The association of cisplatin pharmacokinetics and skeletal muscle mass in patients with head and neck cancer: The prospective PLATISMA study

Abstract

BackgroundLocally advanced head and neck squamous cell carcinoma (HNSCC) is commonly treated with cisplatin-based chemoradiotherapy (CRT). Cisplatin is associated with severe toxicity, which negatively affects survival. In recent years, a relationship between low skeletal muscle mass (SMM) and increased toxicity has been described. This increased toxicity may be related to altered cisplatin distribution and binding in the fat-free body mass of which SMM is the largest contributor. This study aims to investigate the association between cisplatin pharmacokinetics and SMM in patients with HNSCC. MethodsWe performed a prospective observational study in patients with HNSCC treated with CRT. Patients received standard-of-care chemotherapy with three cycles of cisplatin at a dose of 100 mg/m2 per cycle. Quantitative data on SMM, measured on computed tomography scans and cisplatin pharmacokinetics (total and ultrafilterable plasma concentrations) were collected, as well as data on toxicity.
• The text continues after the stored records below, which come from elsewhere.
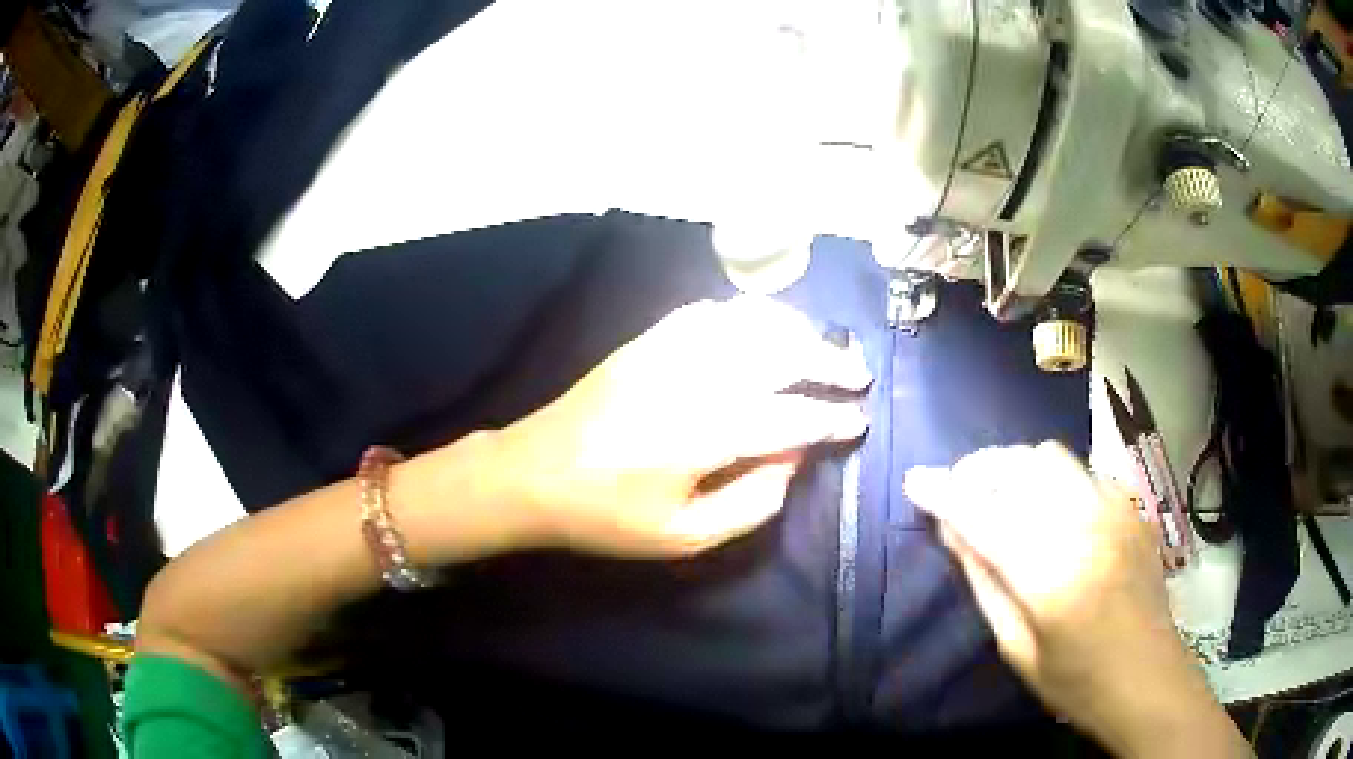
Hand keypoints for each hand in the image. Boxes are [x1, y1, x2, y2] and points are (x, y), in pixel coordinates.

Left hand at [490, 297, 870, 558]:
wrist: (533, 474)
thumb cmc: (607, 516)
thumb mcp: (684, 537)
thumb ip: (752, 502)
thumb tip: (793, 461)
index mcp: (710, 431)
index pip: (794, 416)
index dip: (833, 418)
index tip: (860, 419)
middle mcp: (698, 377)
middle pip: (783, 354)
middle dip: (829, 362)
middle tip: (858, 374)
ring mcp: (670, 350)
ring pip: (751, 322)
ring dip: (796, 329)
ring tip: (822, 344)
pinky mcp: (648, 341)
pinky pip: (709, 313)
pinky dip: (747, 314)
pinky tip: (763, 325)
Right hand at [905, 443, 1249, 757]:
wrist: (1146, 676)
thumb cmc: (1074, 680)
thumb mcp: (1017, 647)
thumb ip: (985, 582)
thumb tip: (953, 530)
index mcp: (1050, 576)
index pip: (984, 516)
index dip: (944, 493)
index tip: (915, 480)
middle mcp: (1085, 527)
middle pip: (1022, 465)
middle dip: (981, 469)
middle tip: (961, 490)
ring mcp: (1116, 511)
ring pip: (1053, 457)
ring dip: (1017, 468)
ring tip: (1002, 494)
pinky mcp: (1133, 507)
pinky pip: (1084, 472)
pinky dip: (1055, 481)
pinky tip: (1053, 511)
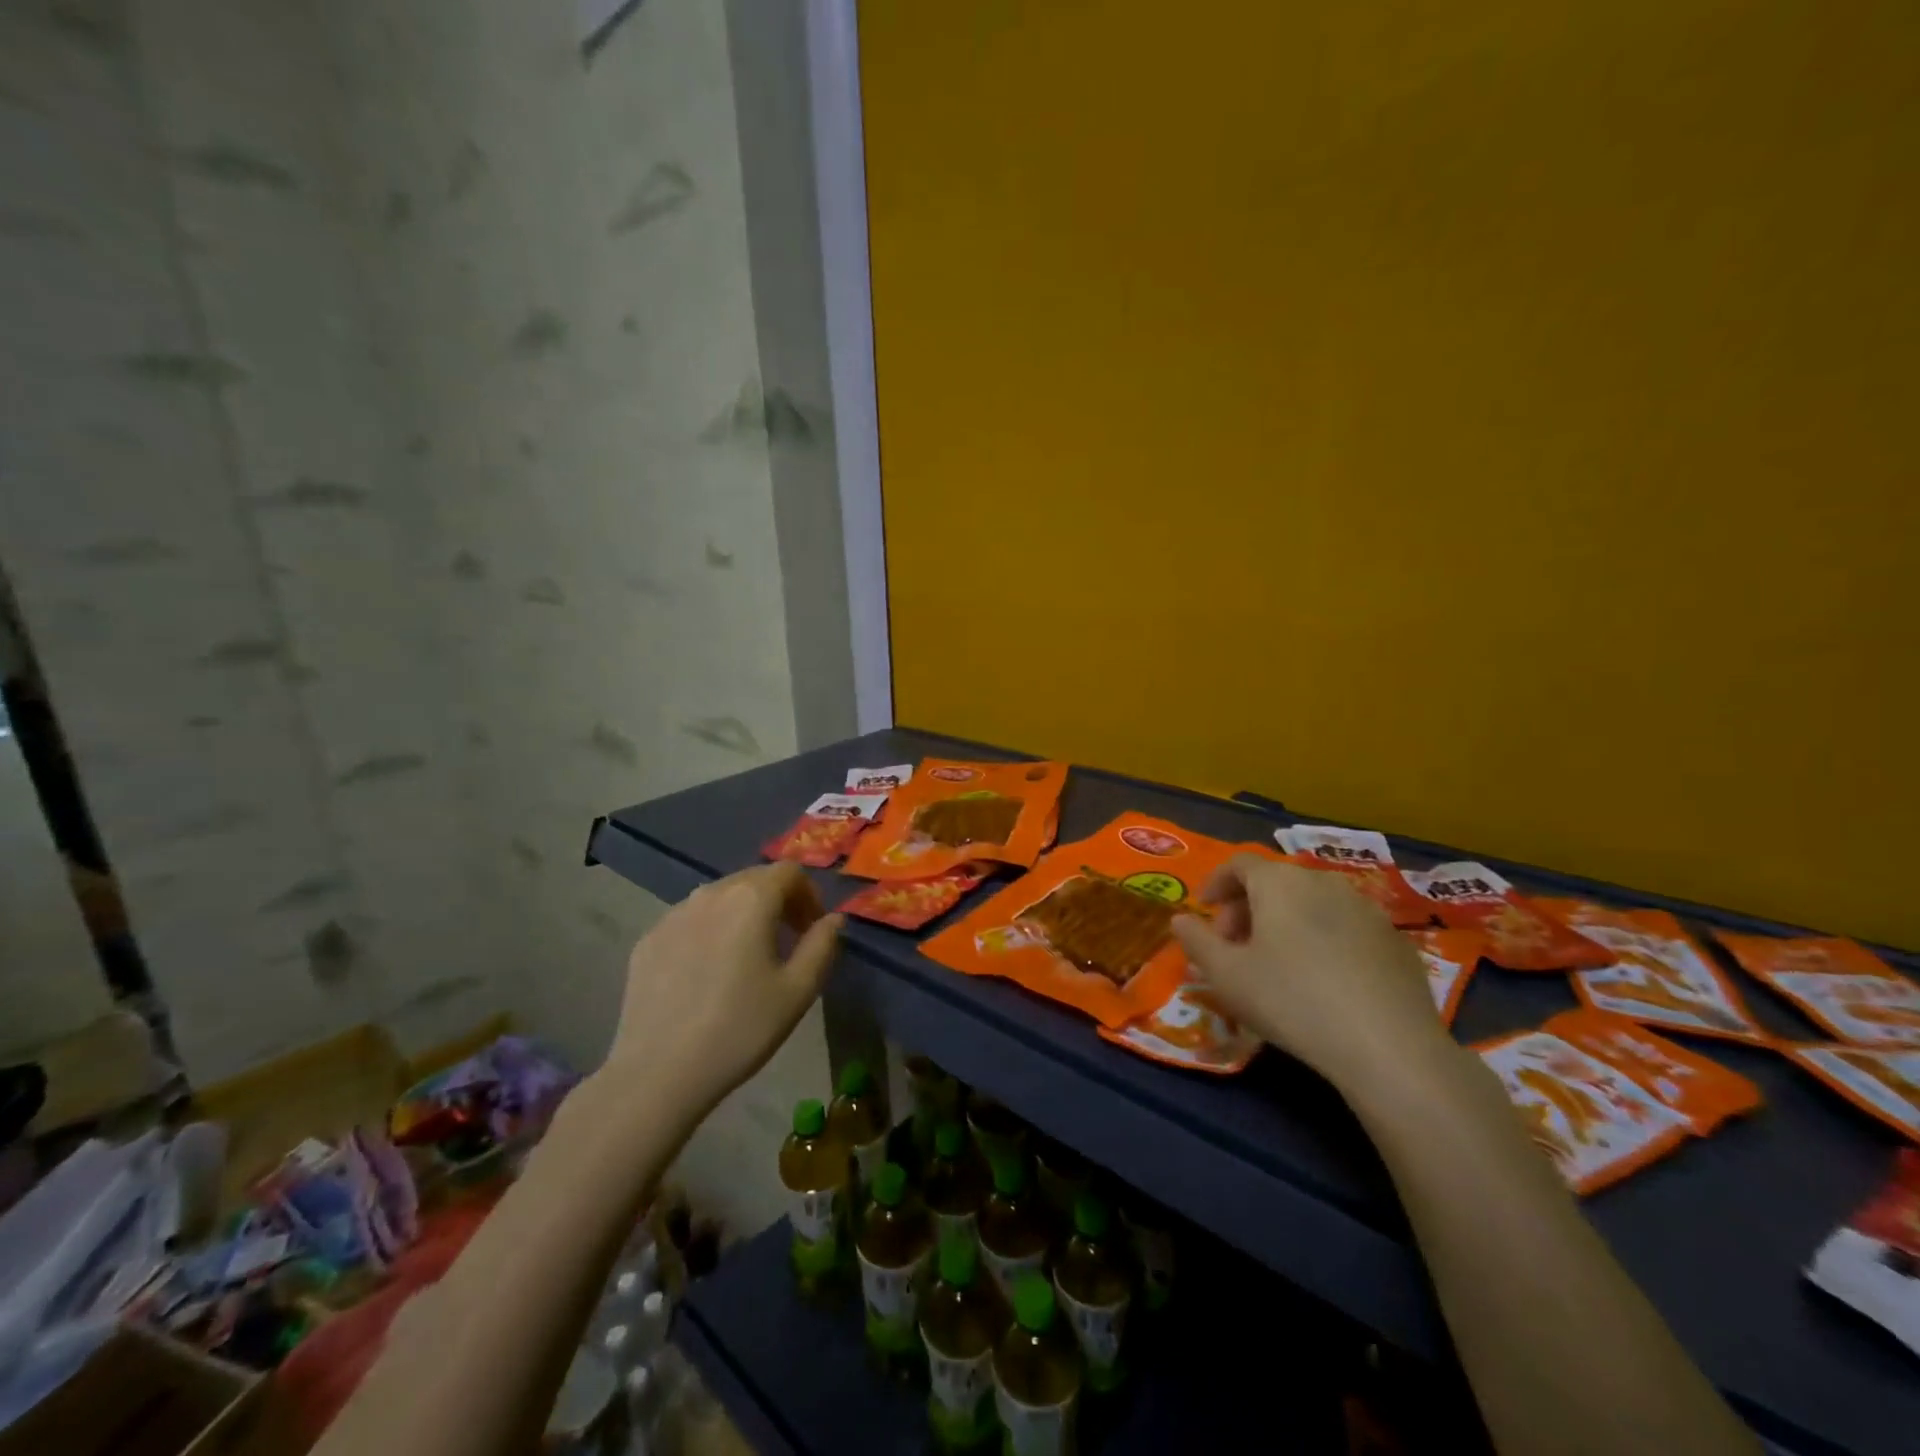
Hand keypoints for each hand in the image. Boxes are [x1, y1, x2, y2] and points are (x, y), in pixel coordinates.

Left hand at [602, 863, 842, 1122]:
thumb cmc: (740, 1029)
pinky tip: (708, 973)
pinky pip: (690, 920)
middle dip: (778, 901)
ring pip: (720, 897)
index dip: (809, 894)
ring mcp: (673, 914)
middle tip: (787, 941)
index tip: (811, 929)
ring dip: (743, 914)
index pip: (789, 872)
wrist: (658, 1073)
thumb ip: (822, 945)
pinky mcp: (648, 939)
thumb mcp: (798, 991)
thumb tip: (834, 918)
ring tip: (747, 957)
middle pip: (753, 879)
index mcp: (751, 898)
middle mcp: (710, 893)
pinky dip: (710, 931)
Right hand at [1172, 855, 1453, 1093]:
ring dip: (1286, 922)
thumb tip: (1180, 920)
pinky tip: (1323, 980)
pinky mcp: (1396, 939)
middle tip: (1234, 945)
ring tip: (1277, 962)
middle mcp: (1323, 881)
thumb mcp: (1226, 976)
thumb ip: (1197, 942)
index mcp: (1279, 882)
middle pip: (1276, 881)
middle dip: (1247, 907)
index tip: (1204, 909)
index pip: (1239, 863)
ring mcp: (1367, 908)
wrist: (1387, 1045)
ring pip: (1312, 902)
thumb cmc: (1291, 1000)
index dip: (1216, 882)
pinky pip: (1346, 926)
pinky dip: (1324, 939)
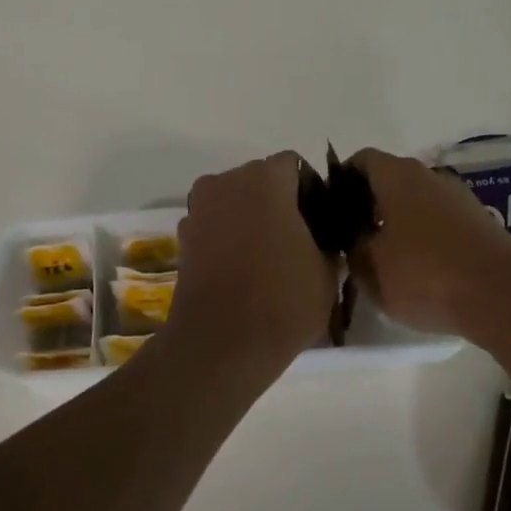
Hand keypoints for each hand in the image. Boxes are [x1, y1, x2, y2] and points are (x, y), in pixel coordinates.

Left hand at [167, 153, 338, 371]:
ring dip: (251, 217)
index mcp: (265, 179)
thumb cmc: (283, 301)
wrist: (222, 345)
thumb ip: (327, 238)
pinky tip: (242, 269)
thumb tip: (319, 234)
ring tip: (268, 257)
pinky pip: (215, 224)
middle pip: (260, 179)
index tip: (320, 223)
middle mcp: (226, 182)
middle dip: (279, 201)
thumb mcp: (327, 269)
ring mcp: (199, 209)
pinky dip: (229, 236)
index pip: (295, 166)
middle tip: (297, 239)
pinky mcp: (183, 238)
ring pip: (235, 201)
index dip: (311, 191)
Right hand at [345, 148, 510, 341]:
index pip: (360, 160)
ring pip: (416, 203)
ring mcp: (460, 198)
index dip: (340, 181)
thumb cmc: (424, 274)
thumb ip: (351, 245)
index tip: (330, 211)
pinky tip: (420, 271)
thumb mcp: (368, 267)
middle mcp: (430, 175)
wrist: (503, 297)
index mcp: (398, 175)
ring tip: (385, 259)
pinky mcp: (481, 224)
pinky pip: (440, 223)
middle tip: (352, 239)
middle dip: (368, 205)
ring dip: (398, 224)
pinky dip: (425, 238)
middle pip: (390, 181)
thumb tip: (353, 235)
ResultsA total of 45 evaluable patients were included in the study. A large proportion of the study population had a low SMM (46.7%). The majority of patients (57.8%) experienced cisplatin dose-limiting toxicities. Pharmacokinetic analysis showed a significant relationship between cisplatin pharmacokinetics and SMM, weight, fat-free mass and body surface area (p < 0.005). In a simulation, patients with a low SMM (<25.8 kg) were predicted to reach higher-bound cisplatin concentrations. ConclusionWe found an association between cisplatin pharmacokinetics and SMM; however, this relationship was also seen between cisplatin pharmacokinetics and other body composition descriptors.